Quant Engines — reproducible analytics

Engines are implemented as parameterised Python/Pandas functions with explicit inputs and outputs. They compute returns (simple/log), realised and EWMA volatility, rolling correlations, beta estimates, and drawdowns. Jobs run engines against canonical series and persist results to derived tables using the same idempotent patterns.

API — programmatic access to observability signals

A lightweight HTTP API exposes time-series slices, asset metadata, and pre-computed analytics for dashboards, reproducible reports, and external consumers.
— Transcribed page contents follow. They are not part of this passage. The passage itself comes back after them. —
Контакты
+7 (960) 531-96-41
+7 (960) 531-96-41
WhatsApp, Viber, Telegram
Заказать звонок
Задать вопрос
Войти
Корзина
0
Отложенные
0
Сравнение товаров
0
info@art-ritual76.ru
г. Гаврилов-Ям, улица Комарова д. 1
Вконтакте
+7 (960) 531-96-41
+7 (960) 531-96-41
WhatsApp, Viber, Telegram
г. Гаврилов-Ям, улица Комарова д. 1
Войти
Endpoints are designed for clarity (time range, asset id, metric) and provenance (version, parameters used).

Quant engines — at a glance

Category What it computes Example use
Returns Simple, log and cumulative returns; rolling multi-period returns Asset performance, benchmark-relative returns
Volatility Realised (rolling) and EWMA volatility measures Detecting regime shifts, cross-sector risk comparisons
Correlation Rolling Pearson correlations between series Contagion detection and stress analysis
Beta Rolling market-sensitivity estimates Hedge ratio estimation and systematic risk decomposition
Rolling stats & drawdown Moving averages, z-scores, and drawdown calculations Signal smoothing, outlier detection, drawdown monitoring

Engines are declaratively scheduled; default configuration computes simple/log returns, 20‑day realised volatility, and a 20‑day EWMA volatility by default.

Current status

Implemented

  • Data extraction (YFinance, CSV)
  • Canonical normalisation (OHLCV schema & provenance)
  • Idempotent loader into PostgreSQL
  • Asset management and metadata
  • Quant engine execution and persistence (returns, volatility, correlation, beta, drawdown)
  • HTTP API exposing time-series and aggregated metrics

In progress / planned

  • Expanded automated test coverage and CI
  • Production-grade logging, monitoring and alerting
  • Orchestration for scheduled incremental runs and DAGs
  • Tighter integration with report-generation tooling

Design principles

Reproducible by design

Every analytical step is versioned, parameterised, and re-runnable; claims must be auditable.

Incremental & idempotent

Safe to re-run daily: database constraints and upserts prevent duplication.

Modular & composable

Extractors, normalisers, engines, and storage are separated so components can evolve independently.

Transparent & inspectable

Code, assumptions, and provenance are recorded to build trust with researchers and supervisors.

Technology stack

  • Data processing: Python (Pandas, NumPy)
  • Database: PostgreSQL (SQLAlchemy)
  • Sources: YFinance, Casablanca CSV feeds
  • Execution: Python runner with idempotent upserts
  • API: FastAPI (Uvicorn)
  • Migrations & CI: Alembic, GitHub

Source code

The full source is maintained in the private repository during the early build-out phase: View atlasvanguard-core on GitHub (member access during early phase)

Access is currently restricted to members. Public access will follow as part of the roadmap.